Control is eroding. Where publishers once governed indexing via robots.txt or bot policies, some AI actors are circumventing those norms.
New visibility tools are nonoptional. Without instrumentation that spans logs, fingerprinting, and agent attribution, publishers risk building strategy on an illusion.
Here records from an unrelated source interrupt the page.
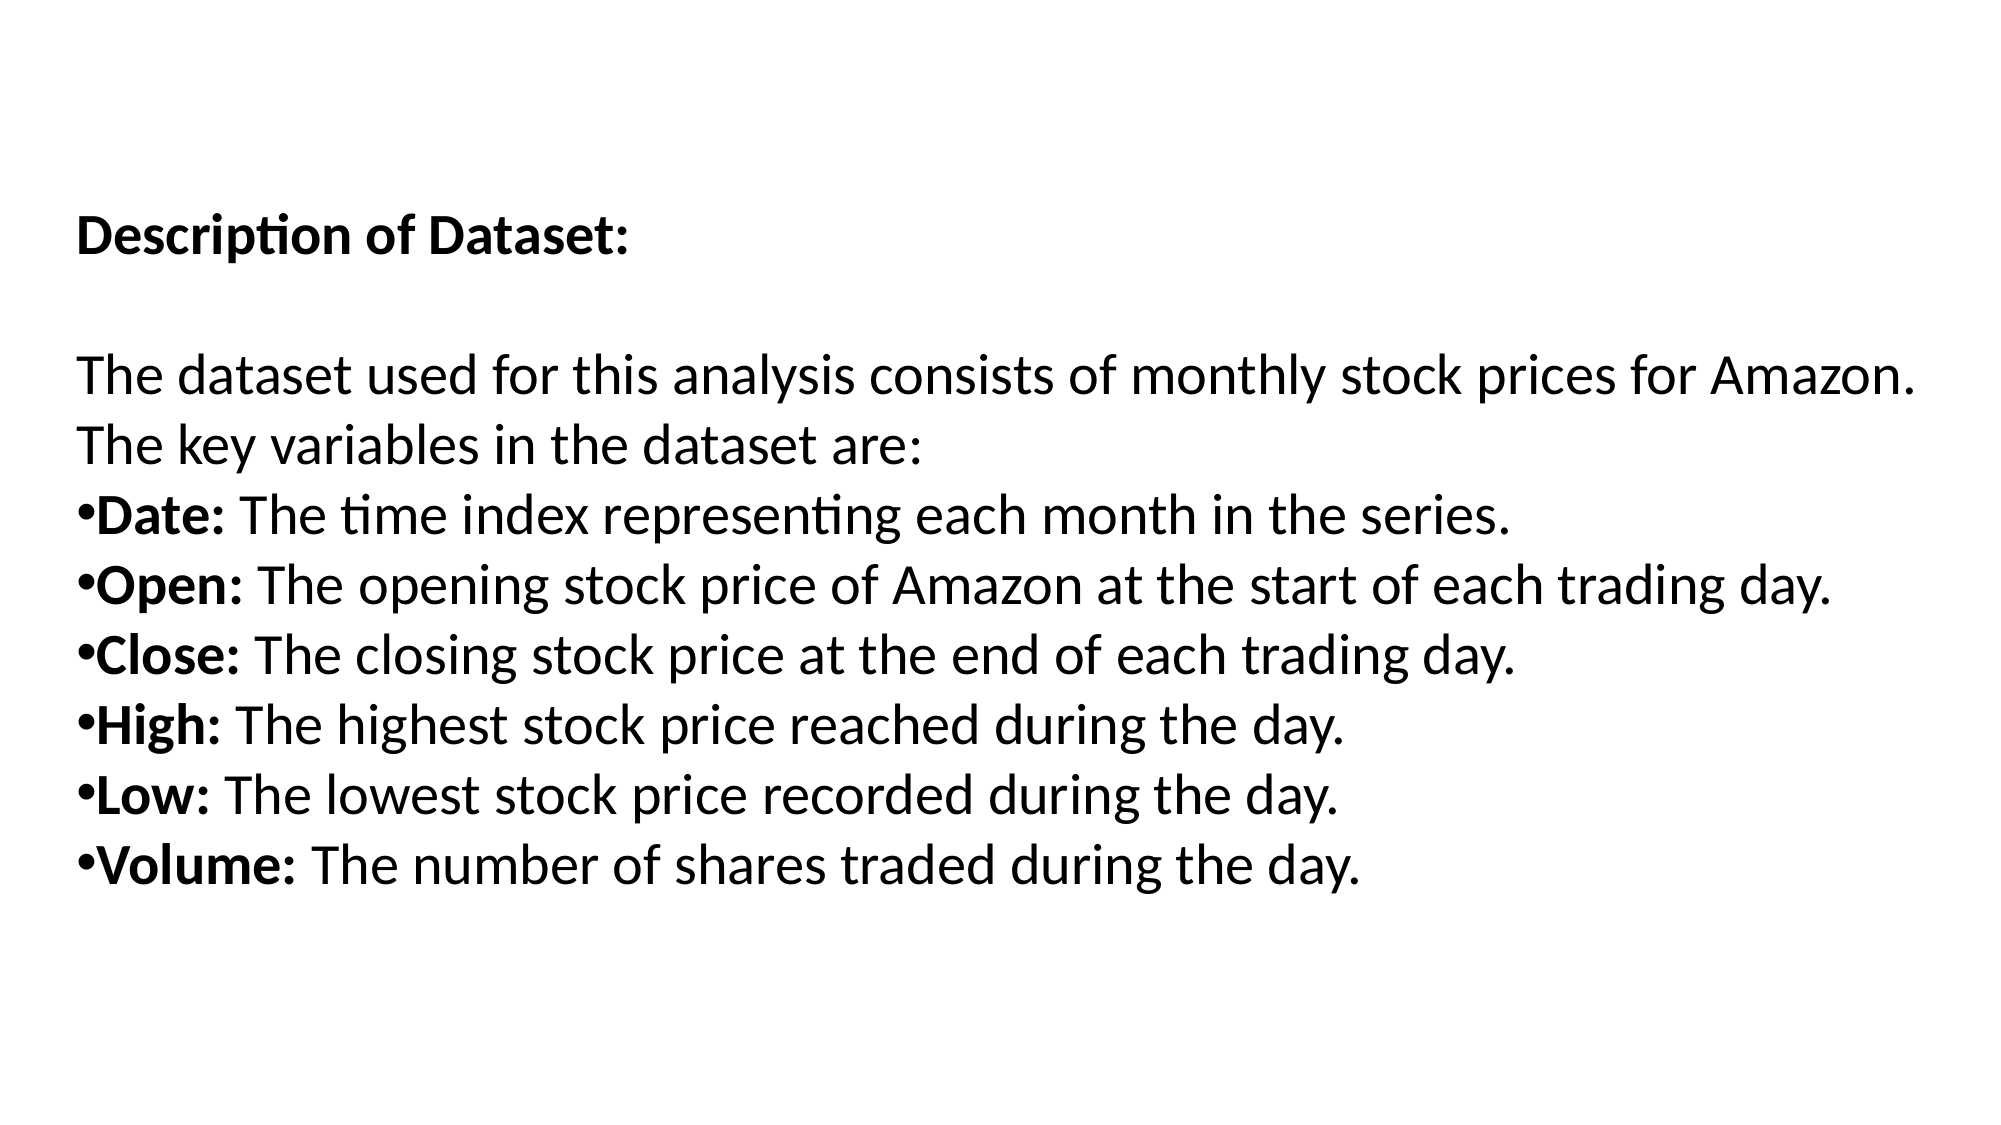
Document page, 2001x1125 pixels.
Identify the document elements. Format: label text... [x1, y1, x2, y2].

text_box Description of Dataset: The dataset used for this analysis consists of monthly stock prices for Amazon. The key variables in the dataset are: Date: The time index representing each month in the series. Open: The opening stock price of Amazon at the start of each trading day. Close: The closing stock price at the end of each trading day. High: The highest stock price reached during the day. Low: The lowest stock price recorded during the day. Volume: The number of shares traded during the day. [61, 188, 1983, 904]
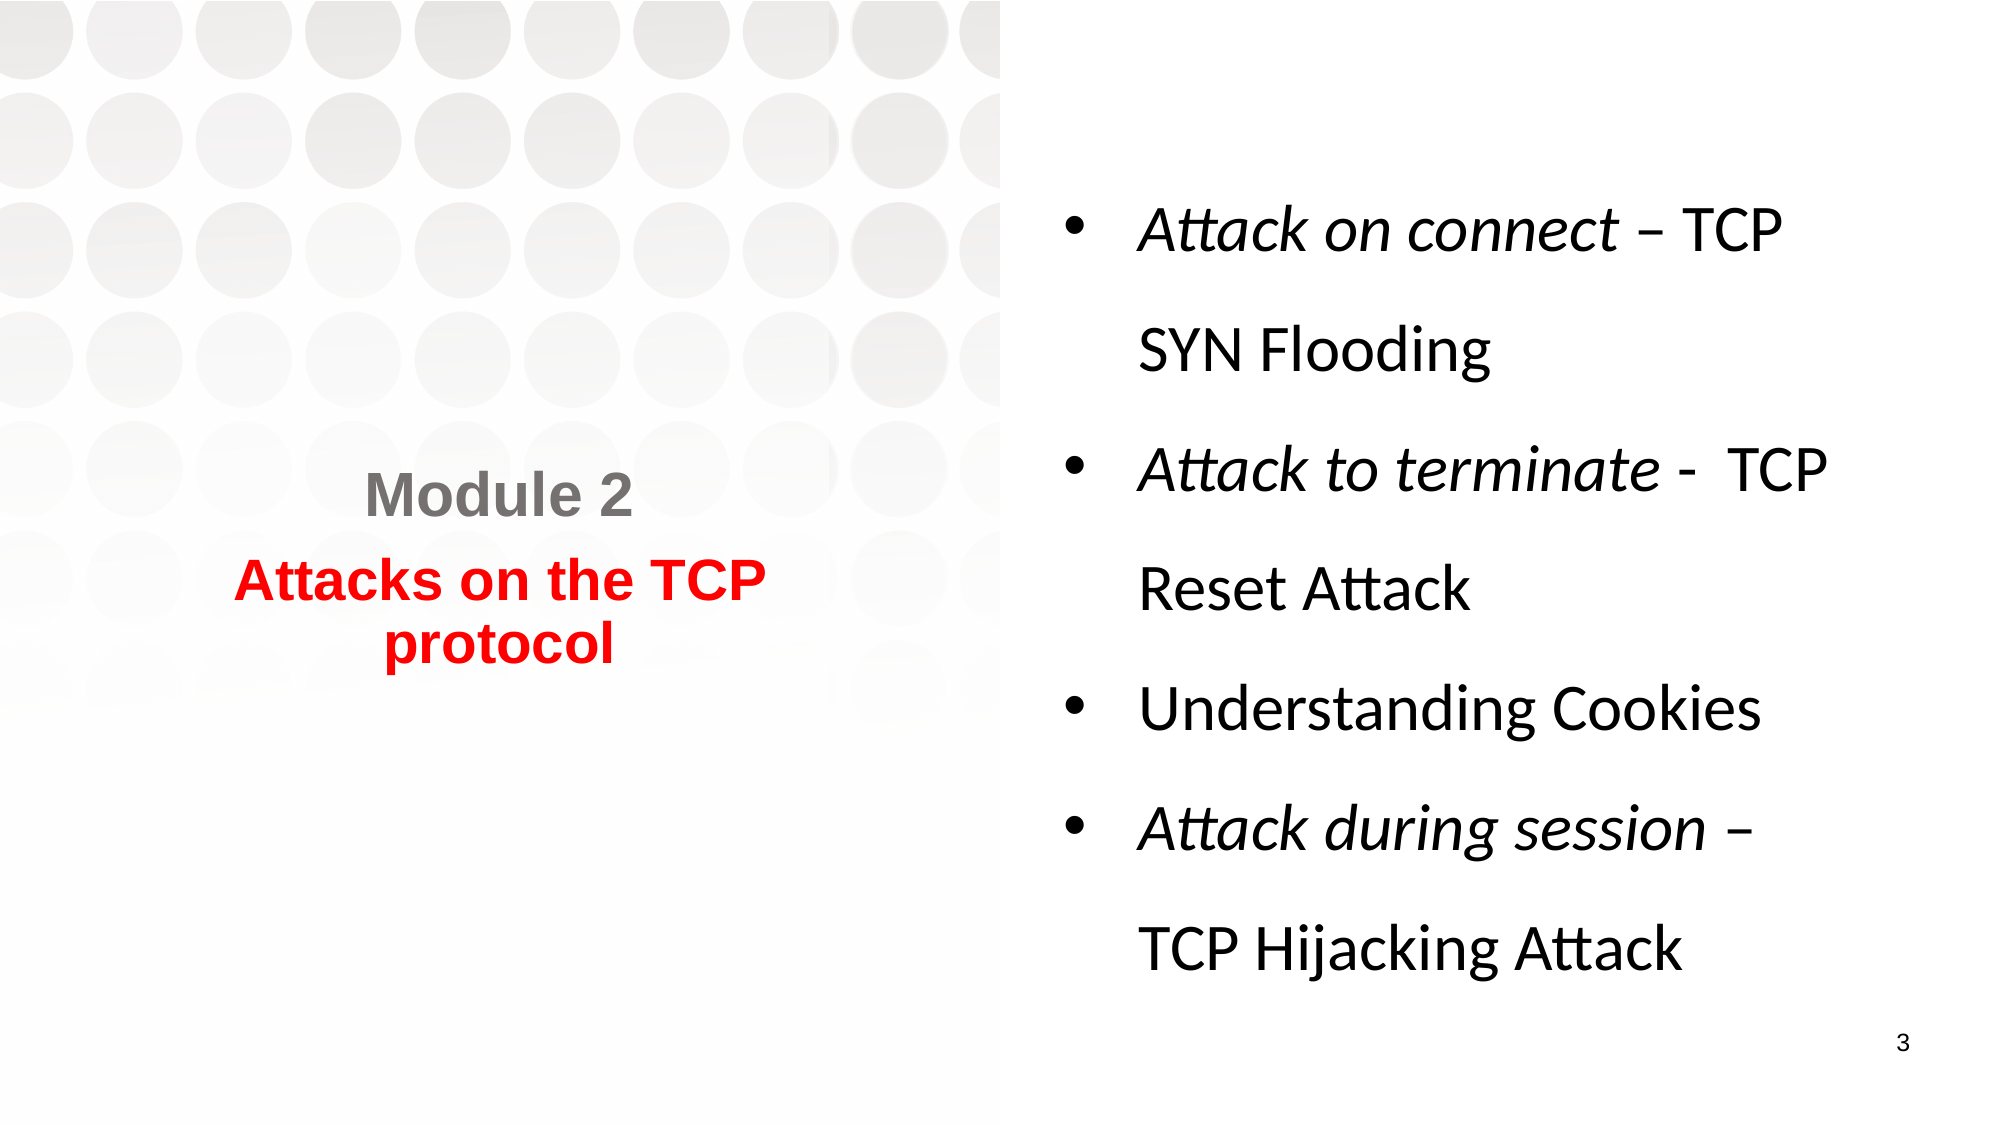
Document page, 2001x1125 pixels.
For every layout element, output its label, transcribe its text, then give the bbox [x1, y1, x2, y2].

slide_number 3 [1484, 1018, 1925, 1064]
picture [0, 1, 1000, 1125]
list Module 2 Attacks on the TCP protocol [114, 454, 886, 758]
text_box Attack on connect – TCP SYN Flooding Attack to terminate - TCP Reset Attack Understanding Cookies Attack during session – TCP Hijacking Attack [1048, 137, 1883, 992]
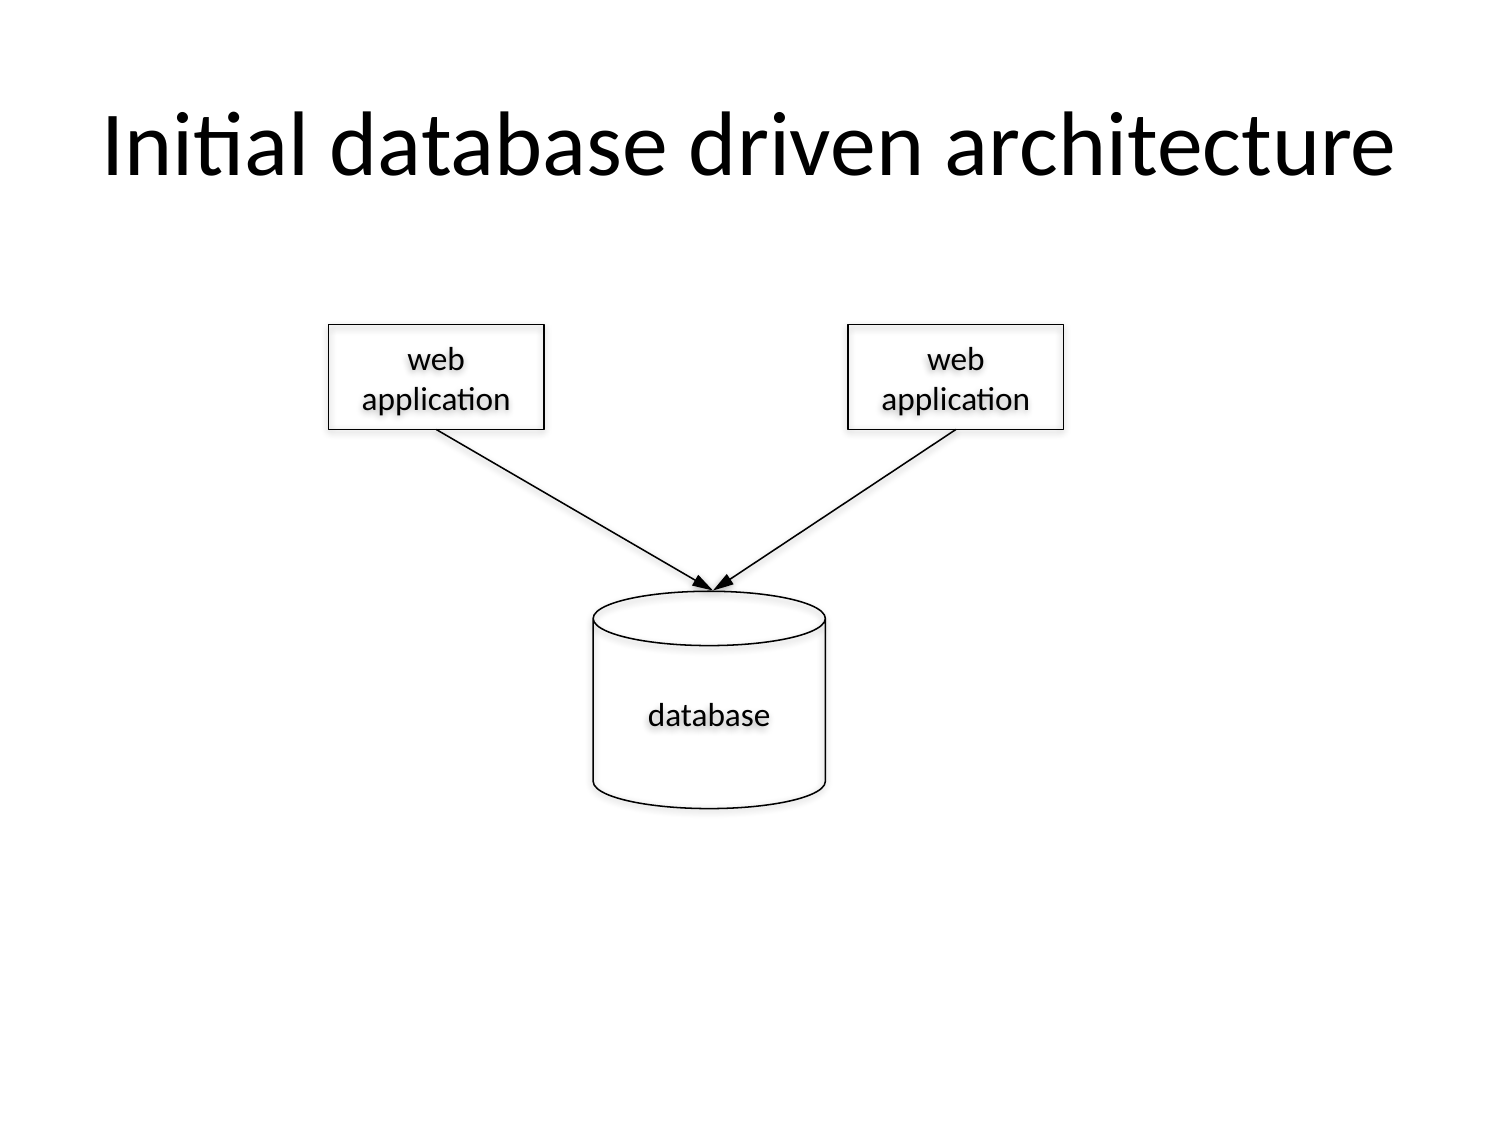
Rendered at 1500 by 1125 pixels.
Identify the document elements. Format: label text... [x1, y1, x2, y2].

text_box web application [328, 324, 545, 430]
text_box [436, 429, 710, 591]
text_box database [592, 600, 827, 810]
title Initial database driven architecture [75, 45, 1425, 233]
text_box web application [847, 324, 1064, 430]
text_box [712, 429, 957, 591]
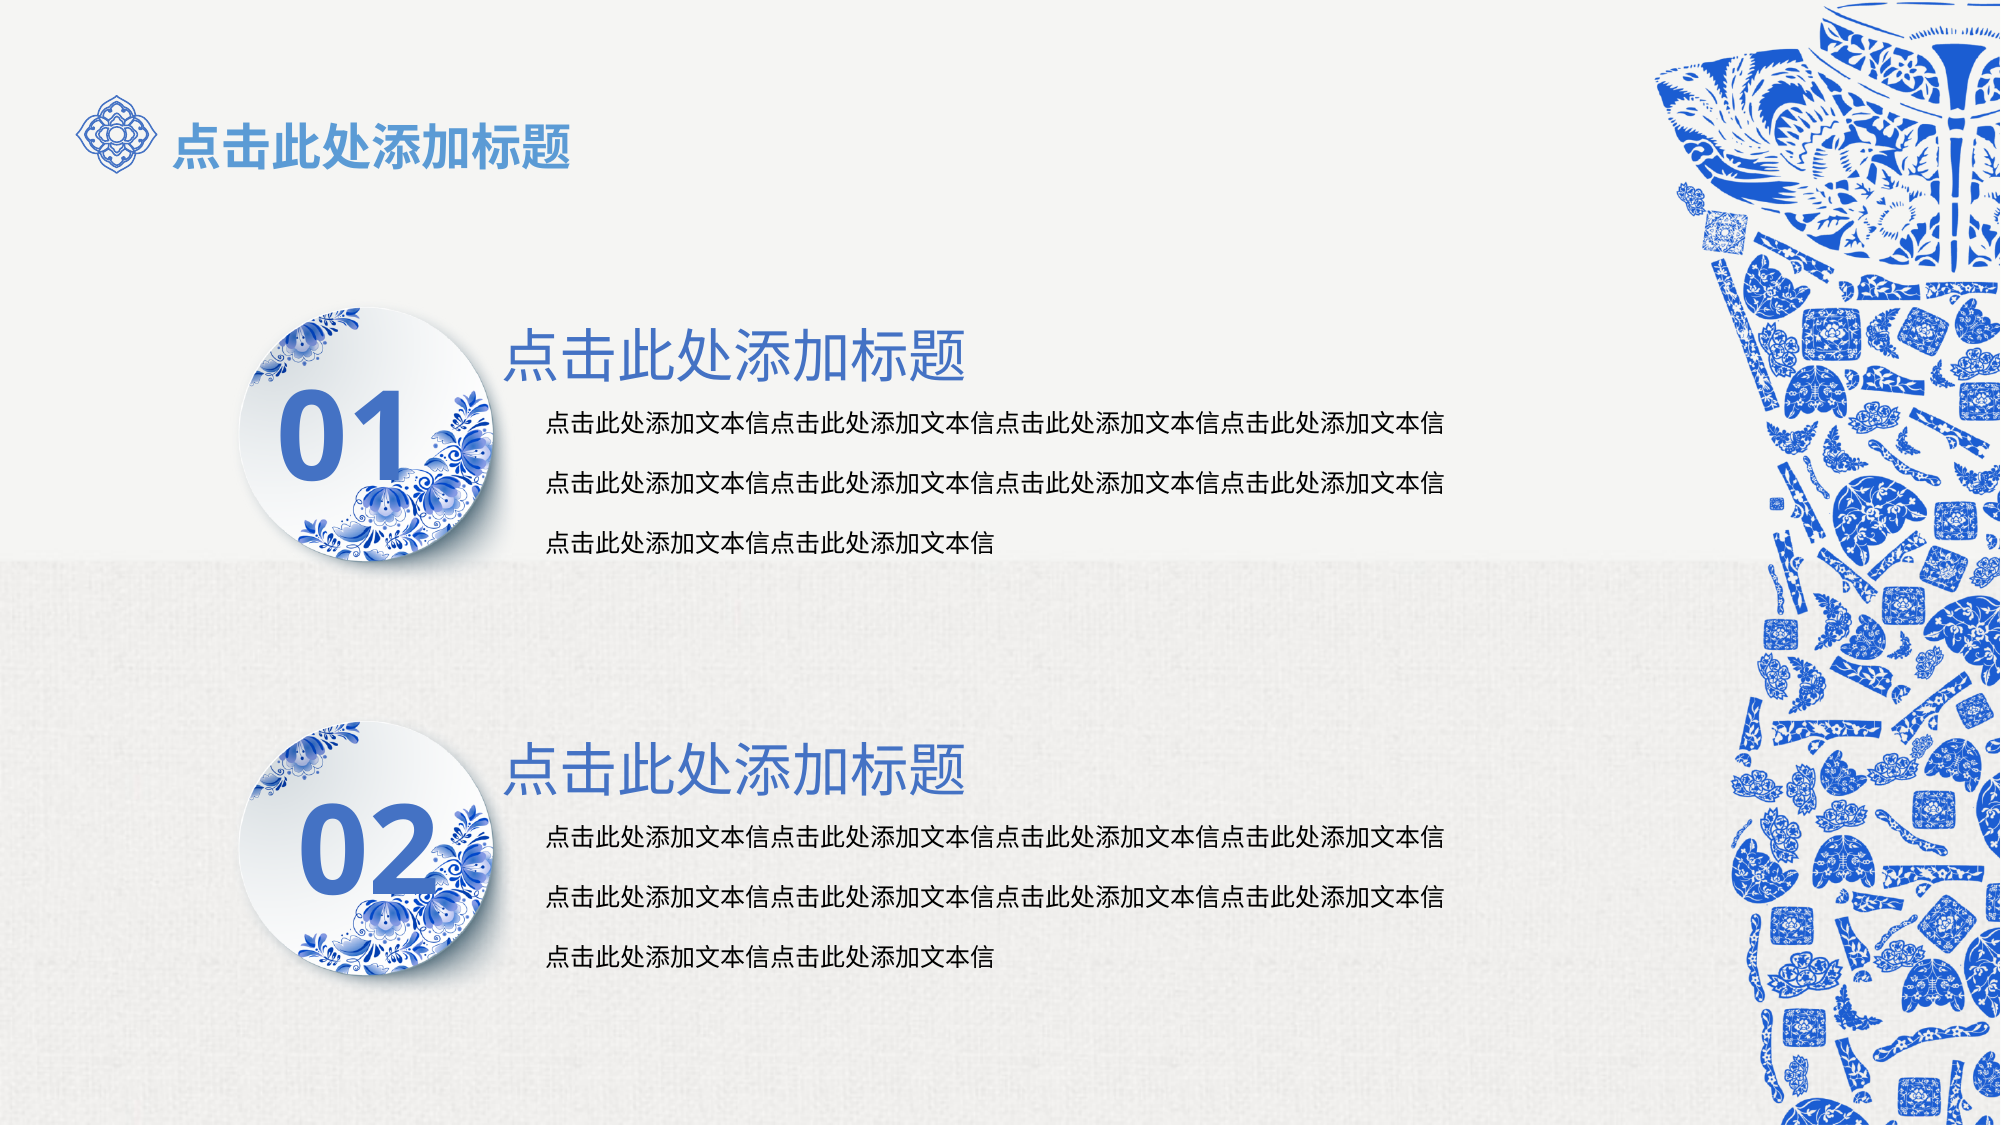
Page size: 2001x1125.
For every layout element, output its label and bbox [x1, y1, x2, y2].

text_box [207, 667, 531, 1012]
text_box [207, 253, 531, 598]
text_box [76, 78, 660, 176]
text_box [530, 725, 1463, 1043]
picture [0, 0, 2001, 1125]
text_box [530, 312, 1463, 629]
If AI traffic is now a material share of content consumption, publishers must treat it as a first class audience. That means adopting tools capable of surfacing invisible fetches, attributing them to agents or families, quantifying their cost, and deciding how to govern access, whether via blockade, metering, or licensing. The race is no longer about who builds the best content, it’s about who measures and controls how that content is used in an AI era.

Appendix B

Technical Summary of LLM Bots and Analytics Limitations

Common AI/LLM Web Crawler User Agents: A number of web crawler user-agent strings have been publicly identified for major AI services. Webmasters can use these identifiers in server logs or robots.txt to recognise AI bot traffic:

Bot / User-Agent	Purpose & Behaviour	Key Traits	Analytics Impact
OpenAI GPTBot GPTBot/1.0 (+https://openai.com/gptbot)	Bulk crawler for training ChatGPT/LLMs.	+305% growth in 2024–25; ~7.7% of crawler traffic. Does not execute JS. No published IP ranges.	Invisible in GA (no JS execution, likely filtered if detected).
OpenAI ChatGPT-User ChatGPT-User/1.0	On-demand fetcher when ChatGPT queries live web data.	+2,825% growth (small base). Headless browser-like, but ignores most JS.	Indicates direct AI citation of content, but not tracked in GA.
OpenAI OAI-SearchBot	Indexing/search agent powering some ChatGPT features.	Similar to GPTBot, HTML-first fetch.	GA blind, often filtered as bot.
Anthropic ClaudeBot / anthropic-ai	Fetches docs for Claude answers & training.	Dropped from 11.7% → 5.4% share of crawler traffic.	Non-JS, invisible in analytics.
PerplexityBot / Perplexity-User	Crawler + live fetches for Perplexity AI search.	Perplexity-User often bypasses robots.txt. ~1% of AI traffic (high growth).	Crawler blocked in GA, but user-driven fetches still hit sites unseen.
Googlebot / Google-Extended / GoogleOther	Search indexing + AI data (SGE).	Executes some JS. Google-Extended flag signals AI training use. ~50% of crawler share.	Always invisible in GA (filtered as known bot).
Bingbot / BingPreview	Indexing + Bing AI (Copilot).	Dual-purpose bot (search + AI). BingPreview fetches page snapshots.	Filtered out; never in analytics.
Meta-ExternalAgent / FacebookBot	Used for FB/IG previews and AI training.	Fastly: Meta = 52% of AI crawler traffic. May overlap with previews.	Risk of over-blocking (breaks FB previews). Invisible in GA.
Amazonbot / Applebot / ByteSpider / CCBot (CommonCrawl)	Product search, Siri suggestions, TikTok AI, or open data crawlers.	ByteSpider large in 2024, fell off in 2025. CommonCrawl feeds many AI labs.	Typically blocked or filtered, not seen in GA.